There's a strong overlap between content management and KM, and you can get into a sort of turf war over this overlap. See for example this post by Mary Abrahams on "Librarians vs Knowledge managers"
Sometimes the content managers stake a claim for KM, and in these cases, KM becomes a matter of documentation, of taxonomies, of search engines, and loses sight of the tacit knowledge, of communities of practice, of peer assist and AAR.
Sometimes, it seems, KM people stake a claim for content managment. Mary quotes Morgan Wilson, a law librarian, as describing the outcome
"KM ends up cannibalizing the library, creating a two tiered system in which the library is definitely subordinate. The library remains responsible for reference, document delivery and training; time intensive activities which KM doesn’t want to be burdened with. Cataloging remains with the library by default, but it is not appreciated or understood by the KM masters and is marginalized. KM takes on several higher status activities which the librarians used to be responsible for: liaising and outreach with the users in the practice groups, developing the research section of the intranet, working on new ICT projects and managing the library staff. Because KM is taking on additional work, it needs more people. The trouble is that KM professionals are lawyers and are not cheap. To balance the books, the library is shrunk."
The turf-war zone is shown in the venn diagram above, and is defined by two observations
1. Not all knowledge is recorded. I have described recorded knowledge as "explicit knowledge" above, to follow common practice, although this is not the sense in which the term was orginally used.

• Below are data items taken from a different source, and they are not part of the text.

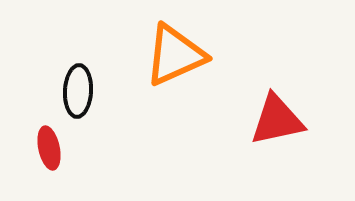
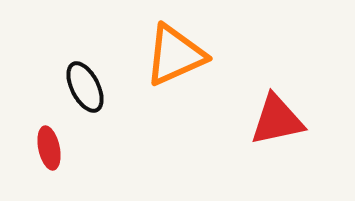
black ellipse: moved 7 px right, 4 px up; rotated 30 degrees counterclockwise
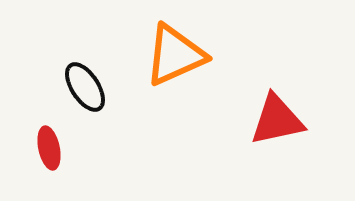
black ellipse: rotated 6 degrees counterclockwise
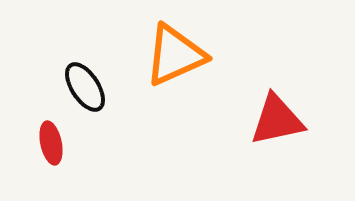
red ellipse: moved 2 px right, 5 px up
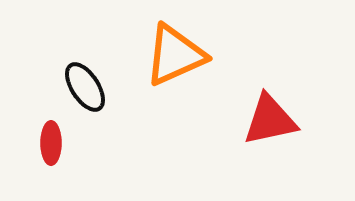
red triangle: moved 7 px left
red ellipse: rotated 12 degrees clockwise
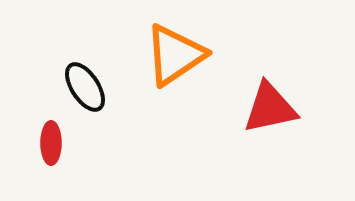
orange triangle: rotated 10 degrees counterclockwise
red triangle: moved 12 px up
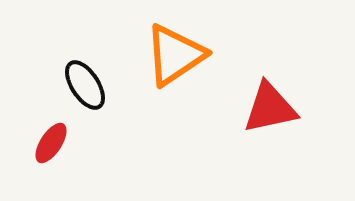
black ellipse: moved 2 px up
red ellipse: rotated 33 degrees clockwise
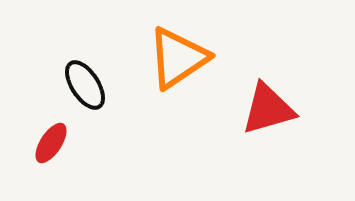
orange triangle: moved 3 px right, 3 px down
red triangle: moved 2 px left, 1 px down; rotated 4 degrees counterclockwise
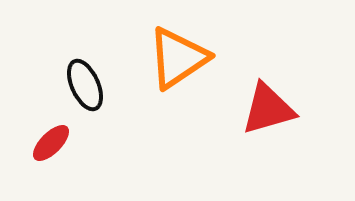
black ellipse: rotated 9 degrees clockwise
red ellipse: rotated 12 degrees clockwise
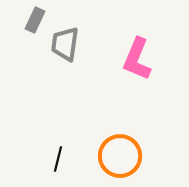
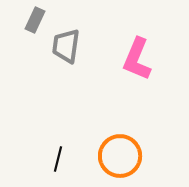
gray trapezoid: moved 1 px right, 2 px down
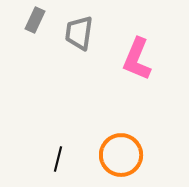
gray trapezoid: moved 13 px right, 13 px up
orange circle: moved 1 px right, 1 px up
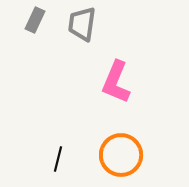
gray trapezoid: moved 3 px right, 9 px up
pink L-shape: moved 21 px left, 23 px down
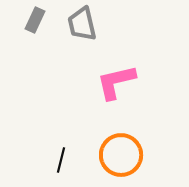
gray trapezoid: rotated 21 degrees counterclockwise
pink L-shape: rotated 54 degrees clockwise
black line: moved 3 px right, 1 px down
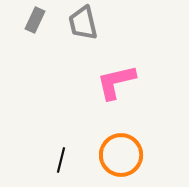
gray trapezoid: moved 1 px right, 1 px up
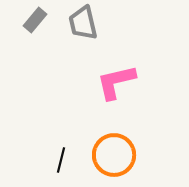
gray rectangle: rotated 15 degrees clockwise
orange circle: moved 7 px left
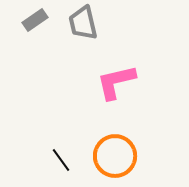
gray rectangle: rotated 15 degrees clockwise
orange circle: moved 1 px right, 1 px down
black line: rotated 50 degrees counterclockwise
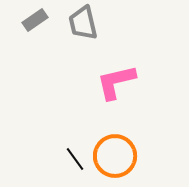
black line: moved 14 px right, 1 px up
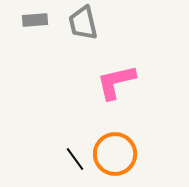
gray rectangle: rotated 30 degrees clockwise
orange circle: moved 2 px up
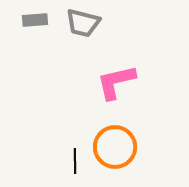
gray trapezoid: rotated 63 degrees counterclockwise
orange circle: moved 7 px up
black line: moved 2 px down; rotated 35 degrees clockwise
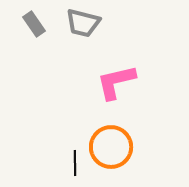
gray rectangle: moved 1 px left, 4 px down; rotated 60 degrees clockwise
orange circle: moved 4 px left
black line: moved 2 px down
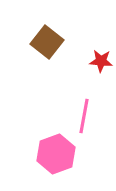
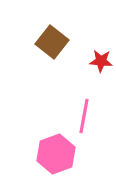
brown square: moved 5 px right
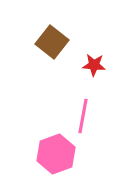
red star: moved 7 px left, 4 px down
pink line: moved 1 px left
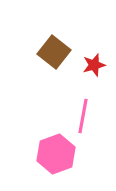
brown square: moved 2 px right, 10 px down
red star: rotated 20 degrees counterclockwise
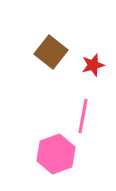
brown square: moved 3 px left
red star: moved 1 px left
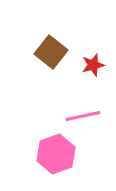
pink line: rotated 68 degrees clockwise
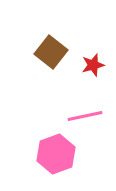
pink line: moved 2 px right
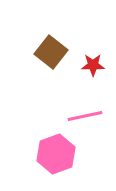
red star: rotated 15 degrees clockwise
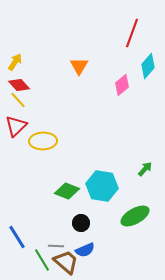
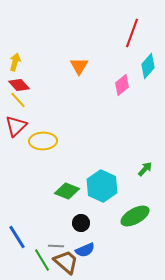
yellow arrow: rotated 18 degrees counterclockwise
cyan hexagon: rotated 16 degrees clockwise
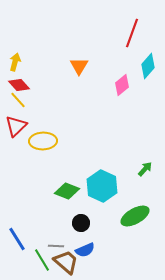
blue line: moved 2 px down
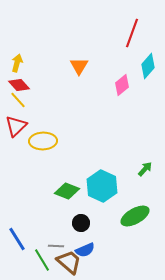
yellow arrow: moved 2 px right, 1 px down
brown trapezoid: moved 3 px right
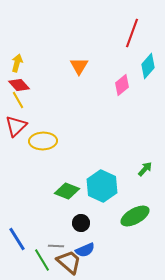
yellow line: rotated 12 degrees clockwise
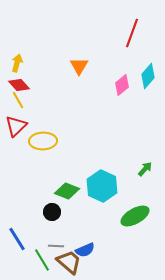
cyan diamond: moved 10 px down
black circle: moved 29 px left, 11 px up
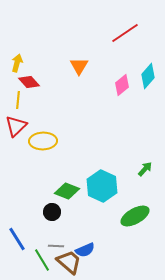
red line: moved 7 px left; rotated 36 degrees clockwise
red diamond: moved 10 px right, 3 px up
yellow line: rotated 36 degrees clockwise
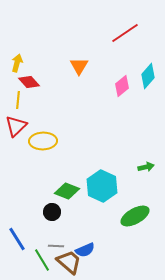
pink diamond: moved 1 px down
green arrow: moved 1 px right, 2 px up; rotated 35 degrees clockwise
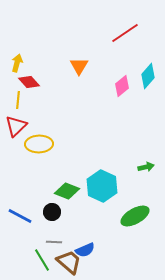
yellow ellipse: moved 4 px left, 3 px down
blue line: moved 3 px right, 23 px up; rotated 30 degrees counterclockwise
gray line: moved 2 px left, 4 px up
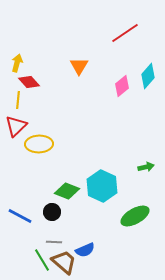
brown trapezoid: moved 5 px left
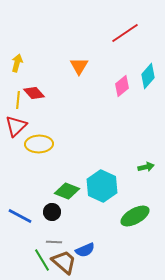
red diamond: moved 5 px right, 11 px down
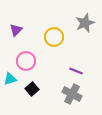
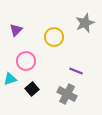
gray cross: moved 5 px left
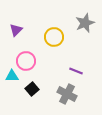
cyan triangle: moved 2 px right, 3 px up; rotated 16 degrees clockwise
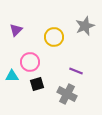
gray star: moved 3 px down
pink circle: moved 4 px right, 1 px down
black square: moved 5 px right, 5 px up; rotated 24 degrees clockwise
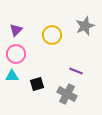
yellow circle: moved 2 px left, 2 px up
pink circle: moved 14 px left, 8 px up
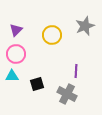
purple line: rotated 72 degrees clockwise
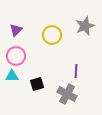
pink circle: moved 2 px down
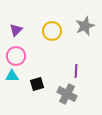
yellow circle: moved 4 px up
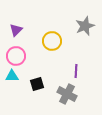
yellow circle: moved 10 px down
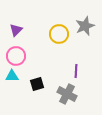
yellow circle: moved 7 px right, 7 px up
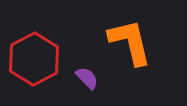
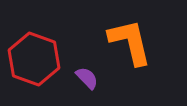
red hexagon: rotated 12 degrees counterclockwise
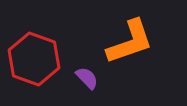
orange L-shape: rotated 84 degrees clockwise
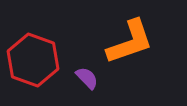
red hexagon: moved 1 px left, 1 px down
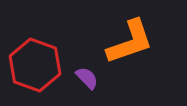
red hexagon: moved 2 px right, 5 px down
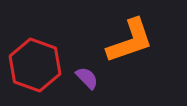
orange L-shape: moved 1 px up
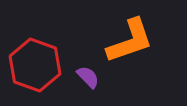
purple semicircle: moved 1 px right, 1 px up
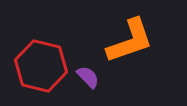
red hexagon: moved 6 px right, 1 px down; rotated 6 degrees counterclockwise
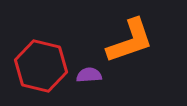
purple semicircle: moved 1 px right, 2 px up; rotated 50 degrees counterclockwise
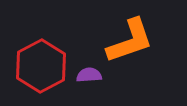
red hexagon: rotated 18 degrees clockwise
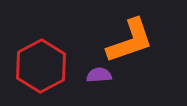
purple semicircle: moved 10 px right
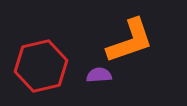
red hexagon: rotated 15 degrees clockwise
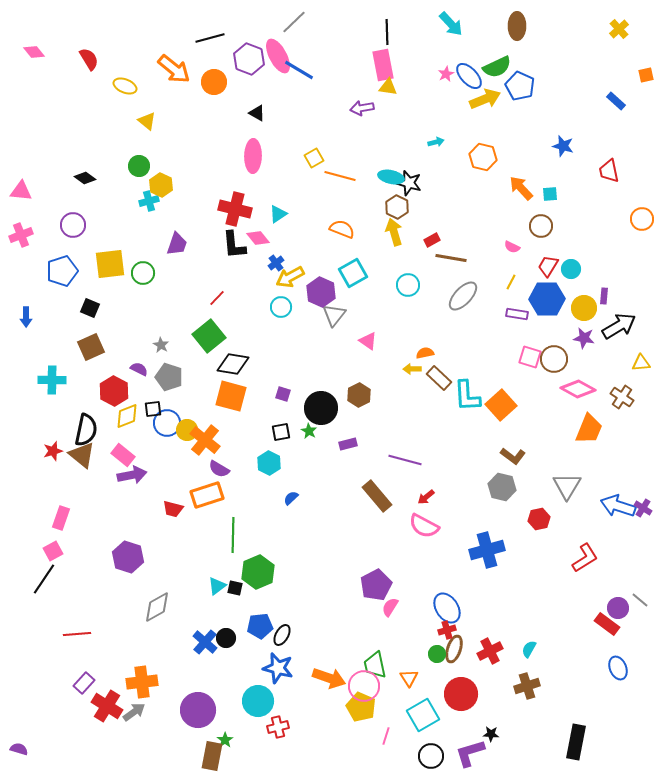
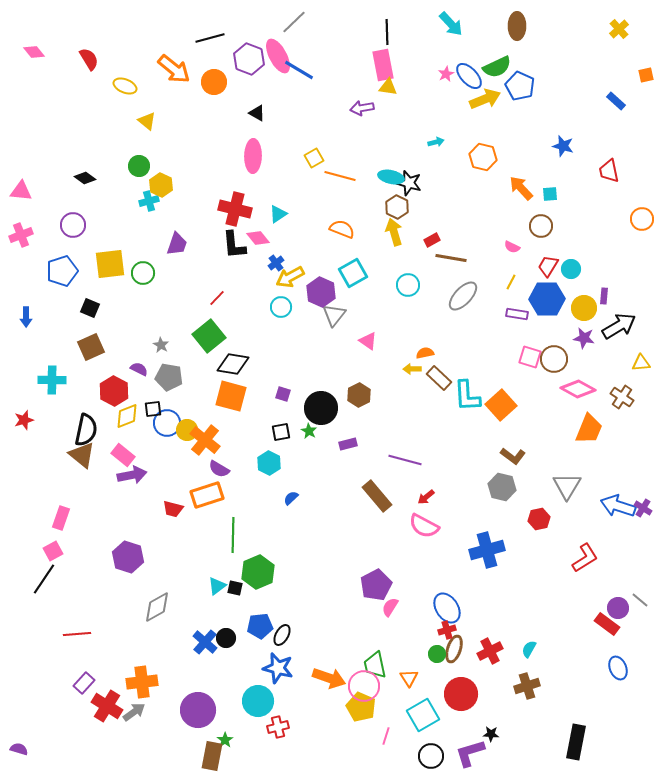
gray pentagon at (169, 377): rotated 8 degrees counterclockwise
red star at (53, 451): moved 29 px left, 31 px up
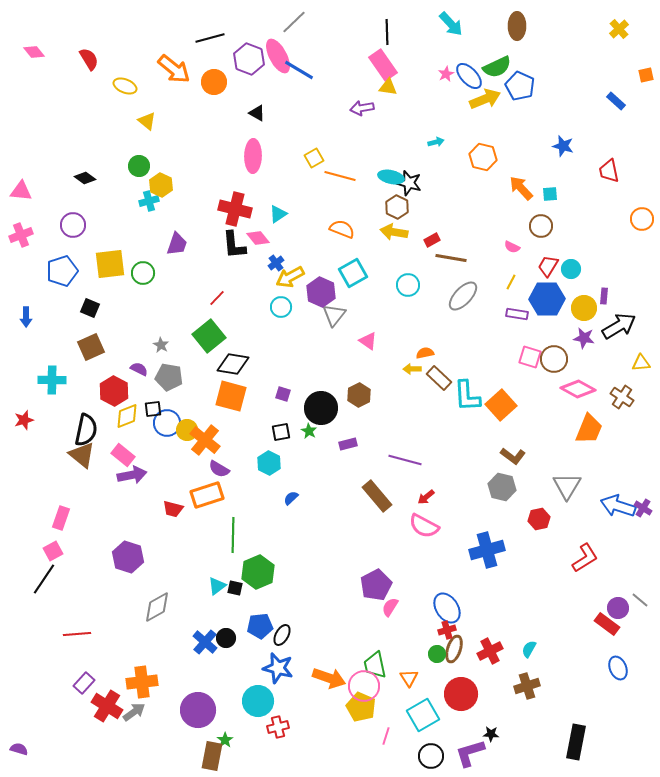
pink rectangle at (383, 65): rotated 24 degrees counterclockwise
yellow arrow at (394, 232): rotated 64 degrees counterclockwise
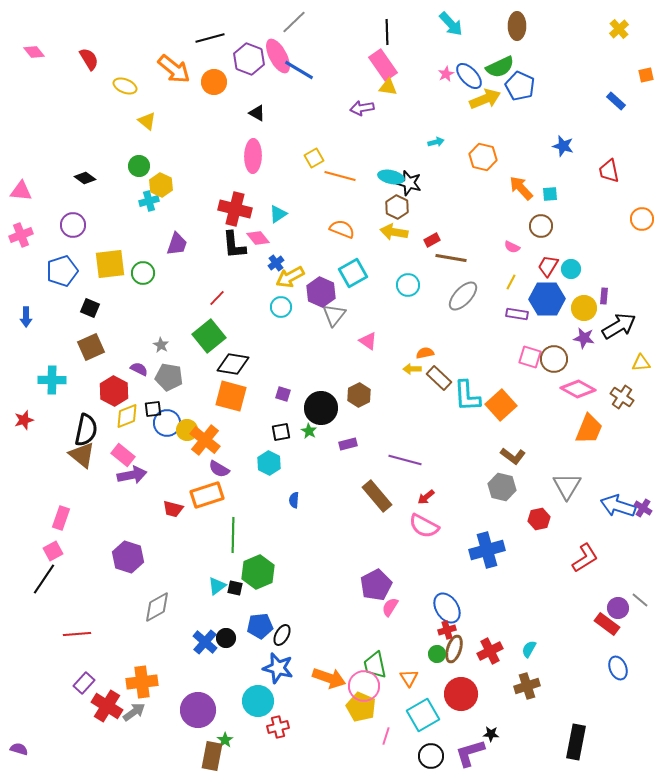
green semicircle at (497, 67): moved 3 px right
blue semicircle at (291, 498): moved 3 px right, 2 px down; rotated 42 degrees counterclockwise
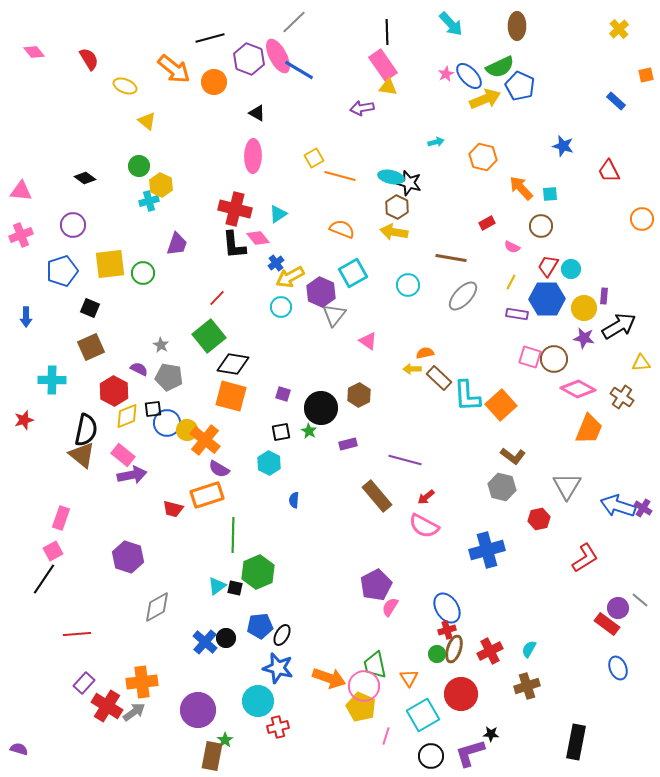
red trapezoid at (609, 171): rotated 15 degrees counterclockwise
red rectangle at (432, 240): moved 55 px right, 17 px up
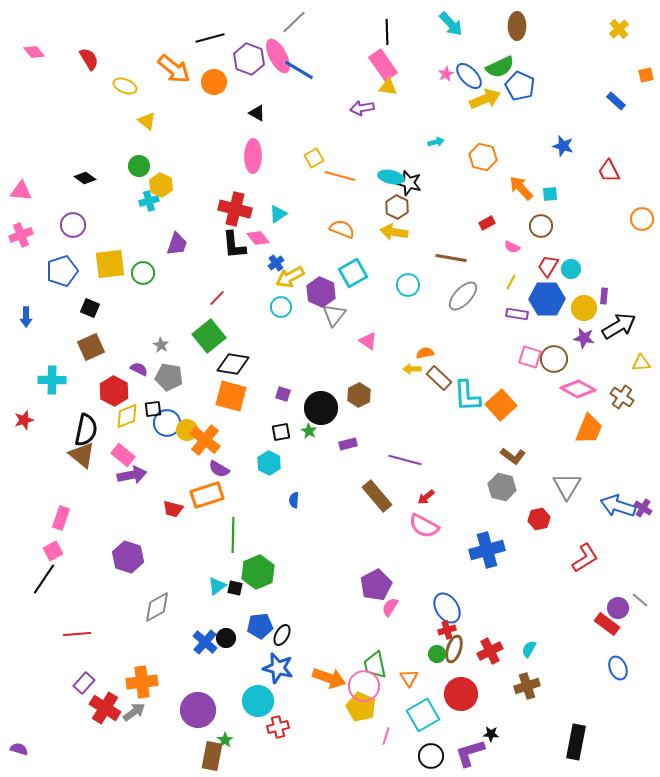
red cross at (107, 706): moved 2 px left, 2 px down
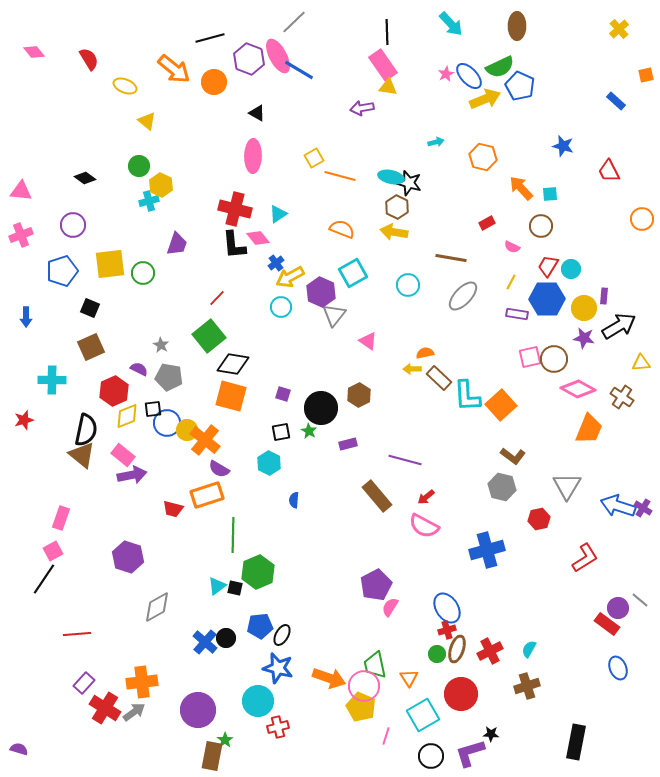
pink square at (530, 357): rotated 30 degrees counterclockwise
red hexagon at (114, 391): rotated 8 degrees clockwise
brown ellipse at (454, 649): moved 3 px right
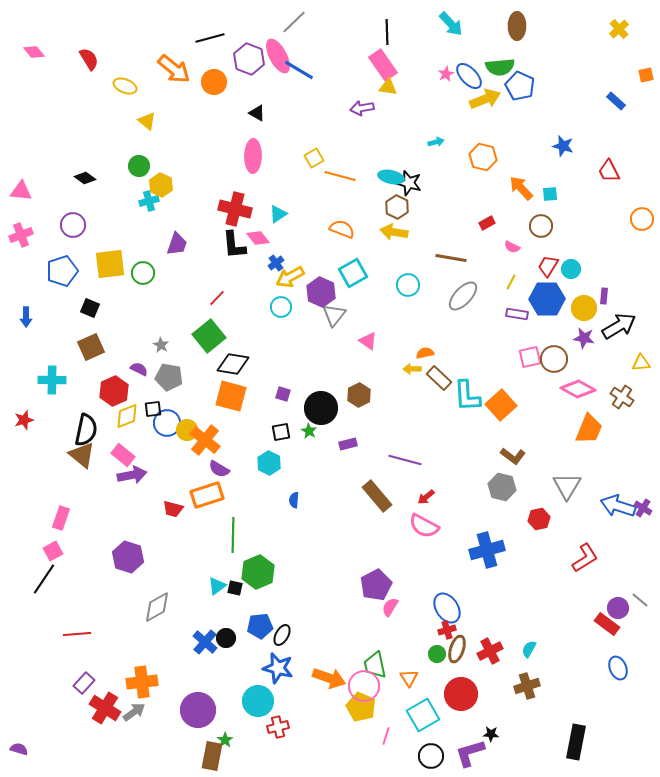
green semicircle at (500, 67): rotated 20 degrees clockwise
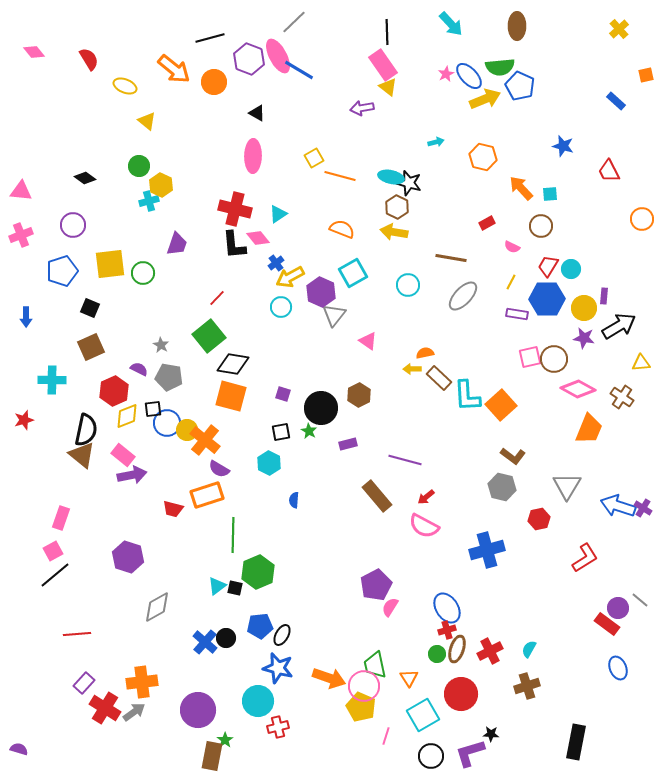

2. Not all documents and content are explicit knowledge. In fact, very little content is explicit knowledge. Much of it is information, which informs you of things, but doesnt give you know-how, or the ability to make correct decisions, or take correct action (see my post on data/information/knowledge) The explicit knowledge is the advice, the tips and hints, the how-tos, the guidelines and checklists, the procedures and manuals, the training and e-learning material.
So both the content managers/librarians and the KM people can legitimately stake a claim on the overlap area - those few documents or pieces of content which are both knowledge and content. And when they use this claim to expland their empires, then we get into trouble.
So how do we solve the issue? Simple - we work together. Either we sit in one team, which is what my South African colleague Ian Corbett did in De Beers (where the cyber-librarian was a key part of the KM team), or we have two teams but with a common framework and aligned strategies. We don't fight each other, as this puts both content management and KM equally at risk.